OK. First question: Are you running the Beta, or do you simply have the FSD package, which is EAP on steroids?
Second question: If you are running the Beta, you do realize that it's a Beta, right? That it makes mistakes, right? Not necessarily all the time, but often enough to gave any sane person the willies, right? And you are there to Stop It From Doing Illegal, Dangerous, and Dog-hurting things, RIGHT?
Just so we're all clear on this: In the release notes for the Beta, right where you have to see it if you use the Beta, there are the words, "The Beta version of FSD will do the wrong thing at the worst time.", and they are definitely, positively, Not Kidding.
Third: If you aren't running the Beta, then you're running the version of FSD that Doesn't Really Handle City Streets, and That Includes Stop Signs. In which case, all of the above means that you, and only you, are responsible for how the car drives. The non-Beta FSD does a decent job on limited access highways, not so much everywhere else.

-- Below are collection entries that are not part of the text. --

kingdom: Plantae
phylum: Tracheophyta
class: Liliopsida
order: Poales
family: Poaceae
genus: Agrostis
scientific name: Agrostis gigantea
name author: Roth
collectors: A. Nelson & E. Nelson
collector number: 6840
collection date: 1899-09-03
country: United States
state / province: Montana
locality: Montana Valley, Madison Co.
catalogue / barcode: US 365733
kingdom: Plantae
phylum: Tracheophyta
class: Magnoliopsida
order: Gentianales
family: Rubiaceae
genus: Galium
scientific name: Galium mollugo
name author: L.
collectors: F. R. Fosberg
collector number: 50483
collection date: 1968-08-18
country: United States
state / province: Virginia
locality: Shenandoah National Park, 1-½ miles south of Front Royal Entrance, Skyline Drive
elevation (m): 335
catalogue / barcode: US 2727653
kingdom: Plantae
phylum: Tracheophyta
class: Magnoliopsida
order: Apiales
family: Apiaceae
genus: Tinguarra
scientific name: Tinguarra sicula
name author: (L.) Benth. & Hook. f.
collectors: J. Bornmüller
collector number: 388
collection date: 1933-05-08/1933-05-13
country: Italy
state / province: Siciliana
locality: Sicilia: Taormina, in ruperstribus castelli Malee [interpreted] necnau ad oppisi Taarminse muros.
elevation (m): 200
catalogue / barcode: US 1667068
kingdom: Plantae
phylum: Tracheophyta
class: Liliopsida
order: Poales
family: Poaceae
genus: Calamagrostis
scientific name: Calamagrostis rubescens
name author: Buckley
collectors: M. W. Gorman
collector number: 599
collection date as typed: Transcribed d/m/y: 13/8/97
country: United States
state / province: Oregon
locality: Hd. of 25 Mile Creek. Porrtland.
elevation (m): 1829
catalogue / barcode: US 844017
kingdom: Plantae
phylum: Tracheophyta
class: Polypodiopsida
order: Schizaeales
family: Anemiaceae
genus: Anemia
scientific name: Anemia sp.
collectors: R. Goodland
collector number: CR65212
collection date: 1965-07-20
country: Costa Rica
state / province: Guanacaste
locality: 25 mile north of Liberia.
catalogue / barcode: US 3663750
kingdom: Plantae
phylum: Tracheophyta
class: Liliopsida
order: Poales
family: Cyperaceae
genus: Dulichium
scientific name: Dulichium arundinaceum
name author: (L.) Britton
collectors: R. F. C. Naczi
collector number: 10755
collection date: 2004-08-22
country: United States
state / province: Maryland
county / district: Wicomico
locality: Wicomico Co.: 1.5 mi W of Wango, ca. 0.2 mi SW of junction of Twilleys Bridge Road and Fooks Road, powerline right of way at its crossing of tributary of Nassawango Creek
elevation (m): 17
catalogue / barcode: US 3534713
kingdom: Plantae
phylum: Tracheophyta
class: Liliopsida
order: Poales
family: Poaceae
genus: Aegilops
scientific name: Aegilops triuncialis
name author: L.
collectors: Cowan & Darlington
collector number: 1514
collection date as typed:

As it happens, I'm running the 11.3.6 version of FSD-b. In city streets driving, there's an intervention, on average, every couple of miles. Which means, since we're talking averages, sometimes I can get ten or fifteen miles down local roads without an intervention; or I can get three interventions per mile. And one has to be prepared to take over. I was up in Boston last week on a U-turn ramp on McGraph Highway; this ramp started in a left lane on a busy road, ducked under the said road, curved to the left madly, then came around to the Northbound direction, where there was a light to stop either the Northbound direction on McGraph or the U-turn lanes. The U-turn lanes had a red; McGraph NB had a green; but the cameras on the car though that the (visible) greens were for it. So if I hadn't been paying attention it would have run the red light. But, and this is the point with the Beta, it never does something so fast that one can't keep up with it, so long as One Is Prepared for idiocy.
Having said that: On highways, I've driven over 100 miles at a time sans interventions and it changes lanes on its own, thank-you-very-much. And nicely, too. Vastly improved from the stuff last year.
So apologize to the dog. What were you doing, running red lights?